Letter: Not naming new middle school for Ellen Garrison is a missed opportunity 

February 19, 2024

For shame, Concord. The best we could do for the new Concord Middle School is… Concord Middle School? This erases the unique opportunity the town had to name a public building — for the first time — for a Black female resident of our historic hamlet. As a town that prides itself on being Revolutionary, how very backwards of us. 

Ellen Garrison Jackson Clark was one of Concord’s most intelligent, courageous citizens. She refused to give up her seat in a segregated Baltimore train depot years before Rosa Parks became a household name. She was a noted abolitionist who devoted her life to equal rights causes, traveling across the United States to educate newly freed people on how to read and write. Any school should be proud to carry on her legacy, and it feels all the more urgent because no building has been named for a Black resident in our 400-year history. 

My son will be part of the first sixth grade class to walk the halls of the new middle school, and here’s a thought: Instead of letting a white, privileged older generation select the name, let’s ask the kids what name they want to cross under at the threshold of the building. This cohort of students came into awareness of the world around them as kindergartners during the Covid summer of Black Lives Matter. We adults do them a poor disservice if we once more erase Ellen’s name from history — showing them these lives don’t matter after all.  
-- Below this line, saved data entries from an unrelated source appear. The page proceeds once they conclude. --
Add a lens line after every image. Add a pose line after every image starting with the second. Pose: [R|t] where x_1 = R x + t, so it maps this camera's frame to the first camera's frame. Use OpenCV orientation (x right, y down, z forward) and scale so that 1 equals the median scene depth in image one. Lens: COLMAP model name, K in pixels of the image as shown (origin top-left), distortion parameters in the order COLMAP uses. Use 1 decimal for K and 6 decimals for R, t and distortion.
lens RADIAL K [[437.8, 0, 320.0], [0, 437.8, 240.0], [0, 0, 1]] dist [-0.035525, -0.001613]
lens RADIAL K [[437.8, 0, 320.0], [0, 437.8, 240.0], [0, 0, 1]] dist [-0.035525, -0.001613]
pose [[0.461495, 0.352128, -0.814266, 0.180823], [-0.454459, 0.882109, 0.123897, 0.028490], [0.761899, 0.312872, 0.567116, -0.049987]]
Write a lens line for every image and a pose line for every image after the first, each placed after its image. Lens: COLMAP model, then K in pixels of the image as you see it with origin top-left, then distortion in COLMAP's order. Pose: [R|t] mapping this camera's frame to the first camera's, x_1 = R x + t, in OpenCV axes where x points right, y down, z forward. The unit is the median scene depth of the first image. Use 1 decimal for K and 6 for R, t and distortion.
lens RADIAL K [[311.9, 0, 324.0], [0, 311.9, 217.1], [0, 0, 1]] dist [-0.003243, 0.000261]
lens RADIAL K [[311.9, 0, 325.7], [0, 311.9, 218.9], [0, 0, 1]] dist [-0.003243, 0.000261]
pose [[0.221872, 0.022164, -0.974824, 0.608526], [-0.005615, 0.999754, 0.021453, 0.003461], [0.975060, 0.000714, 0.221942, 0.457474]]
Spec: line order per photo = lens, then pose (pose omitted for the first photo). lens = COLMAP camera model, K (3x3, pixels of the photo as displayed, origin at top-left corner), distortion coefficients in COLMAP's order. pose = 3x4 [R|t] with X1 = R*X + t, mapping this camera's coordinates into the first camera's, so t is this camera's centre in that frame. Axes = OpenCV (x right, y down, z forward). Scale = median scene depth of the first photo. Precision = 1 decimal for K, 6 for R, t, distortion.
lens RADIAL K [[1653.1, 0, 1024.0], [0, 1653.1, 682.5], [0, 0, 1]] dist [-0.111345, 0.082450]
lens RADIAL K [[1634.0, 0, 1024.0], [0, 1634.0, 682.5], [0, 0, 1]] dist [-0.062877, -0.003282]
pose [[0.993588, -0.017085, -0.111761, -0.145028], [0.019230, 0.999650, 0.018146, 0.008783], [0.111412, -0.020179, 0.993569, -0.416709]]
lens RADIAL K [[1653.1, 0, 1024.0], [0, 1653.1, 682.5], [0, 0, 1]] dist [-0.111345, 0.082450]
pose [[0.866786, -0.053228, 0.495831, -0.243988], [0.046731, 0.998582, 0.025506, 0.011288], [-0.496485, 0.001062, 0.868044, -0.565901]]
I want my son and the other children of Concord’s future to cross under Ellen’s name on that opening day, conscious of the strong Black woman she was, and of her important legacy in this town. Imagine him knowing that she is who we’ve chosen to honor, a powerful figure who paved the way for a better, more egalitarian society. It’s only one small step we can take in the right direction, but one that seems truly revolutionary, worthy perhaps of who we claim to be as Concordians.